Bonn.| Die Deutsche Post und die Gewerkschaft ver.di haben in der vierten Runde der aktuellen Tarifverhandlungen für rund 160.000 Tarifbeschäftigte in Deutschland am Verhandlungstisch eine Einigung über eine nachhaltige und deutliche Lohnerhöhung erzielt und damit langwierige Streiks vermieden. Trotz der rückläufigen Gewinnentwicklung im deutschen Brief- und Paketgeschäft und der schwierigen regulatorischen Rahmenbedingungen ist das Unternehmen damit bereit, in den kommenden Jahren erhebliche Gehaltssteigerungen und einen zusätzlichen Inflationsausgleich für die Beschäftigten bereitzustellen. Die Einigung sieht eine Einmalzahlung von 1.020 Euro netto im April und monatlich von 180 Euro netto von Mai 2023 bis März 2024 vor. Den Beschäftigten kommt damit insgesamt eine steuerfreie Sonderzahlung zum Inflationsausgleich in Höhe von insgesamt 3.000 Euro zugute. Zusätzlich werden die monatlichen Grundentgelte der Tarifbeschäftigten über alle Entgeltgruppen ab dem 1. April 2024 um 340 Euro erhöht. Die Tariferhöhung bedeutet über alle Einkommensgruppen hinweg eine durchschnittliche Erhöhung von 11,5 Prozent mit Steigerungen der monatlichen Einstiegsgehälter in den unteren Einkommensgruppen von in der Spitze mehr als 20 (Paketsortierer:in) bzw. 18 (Zusteller:in) Prozent.

Für die Auszubildenden und Studierenden erhöht sich die Vergütung ebenfalls ab dem 01.04.2024 um 340 Euro pro Monat.

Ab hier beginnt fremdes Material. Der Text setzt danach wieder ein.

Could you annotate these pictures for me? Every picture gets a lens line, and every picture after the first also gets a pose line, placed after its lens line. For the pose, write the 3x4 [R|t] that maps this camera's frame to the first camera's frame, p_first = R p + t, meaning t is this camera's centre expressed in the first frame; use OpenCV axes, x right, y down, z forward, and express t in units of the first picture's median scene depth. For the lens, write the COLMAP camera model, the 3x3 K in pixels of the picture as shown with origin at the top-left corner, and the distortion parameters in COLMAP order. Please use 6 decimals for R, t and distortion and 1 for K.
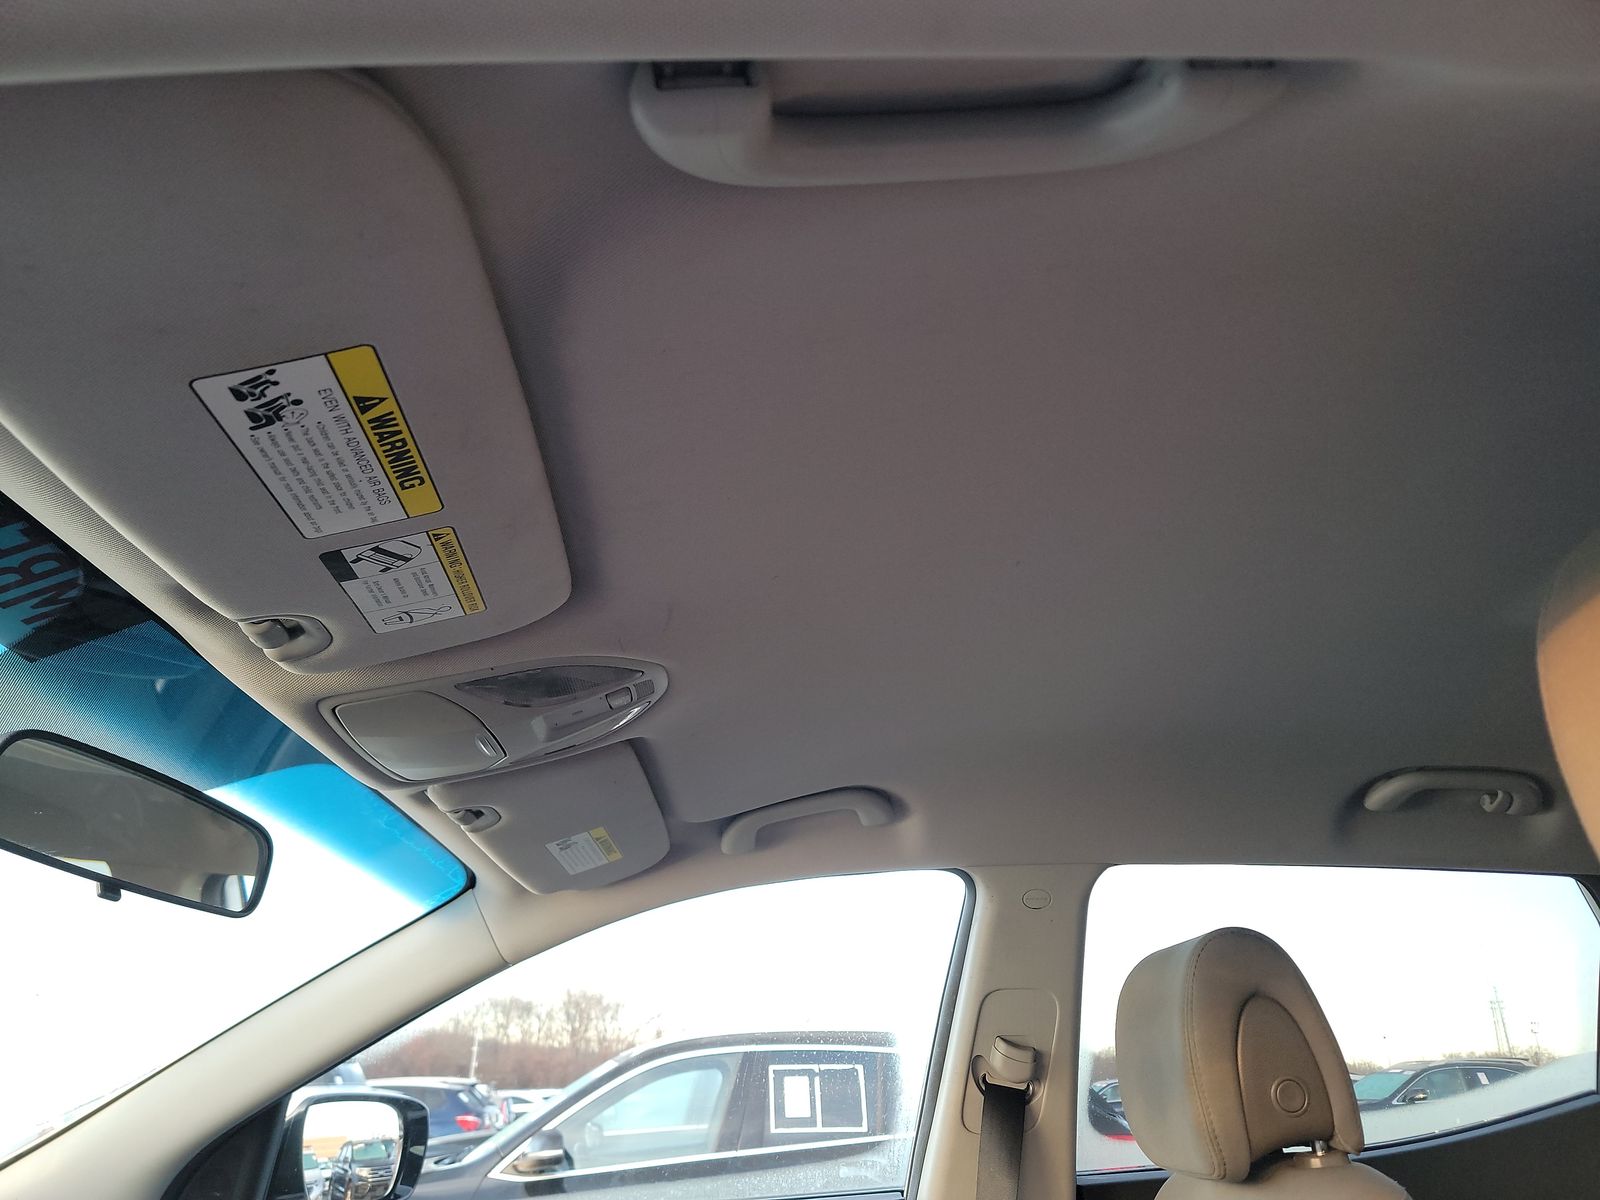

Auch über die sogenannte Postzulage für Beamtinnen und Beamte, die zum 31.12.2022 ausgelaufen war, wurde eine Einigung erreicht. Diese Zulage wird bis zum 31.12.2024 fortgeschrieben.

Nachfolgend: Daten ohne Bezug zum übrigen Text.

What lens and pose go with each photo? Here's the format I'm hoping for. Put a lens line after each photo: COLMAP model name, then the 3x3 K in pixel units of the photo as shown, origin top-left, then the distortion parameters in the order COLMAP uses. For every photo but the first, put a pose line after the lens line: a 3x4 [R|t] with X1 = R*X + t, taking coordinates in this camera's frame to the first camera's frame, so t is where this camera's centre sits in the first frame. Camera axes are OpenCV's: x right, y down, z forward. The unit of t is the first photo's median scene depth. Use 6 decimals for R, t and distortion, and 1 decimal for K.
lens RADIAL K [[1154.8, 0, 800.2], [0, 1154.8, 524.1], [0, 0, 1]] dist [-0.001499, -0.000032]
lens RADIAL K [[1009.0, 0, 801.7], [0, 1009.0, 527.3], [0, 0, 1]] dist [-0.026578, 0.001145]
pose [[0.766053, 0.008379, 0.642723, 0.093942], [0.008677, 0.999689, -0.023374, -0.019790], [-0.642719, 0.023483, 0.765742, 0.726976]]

Der neue Tarifvertrag soll eine Laufzeit bis zum 31.12.2024 haben.

“Wir sind im Interesse unserer Mitarbeiterinnen und Mitarbeiter, aber auch unserer Kunden über unsere finanzielle Schmerzgrenze hinaus gegangen. Wichtig ist, dass wir längere Streiks zu Lasten unserer Kunden und des Unternehmens vermeiden konnten. Obwohl auch unser Unternehmen hohe Preissteigerungen verkraften muss, aber aufgrund der geltenden Preisregulierung selbst kaum Spielraum für Preiserhöhungen hat, schaffen wir mit diesem Abschluss und dem zusätzlichen Inflationsausgleich eine deutliche Gehaltssteigerung für alle Tarifbeschäftigten”, erläutert Thomas Ogilvie, Konzernvorstand Personal und Arbeitsdirektor der Deutschen Post AG.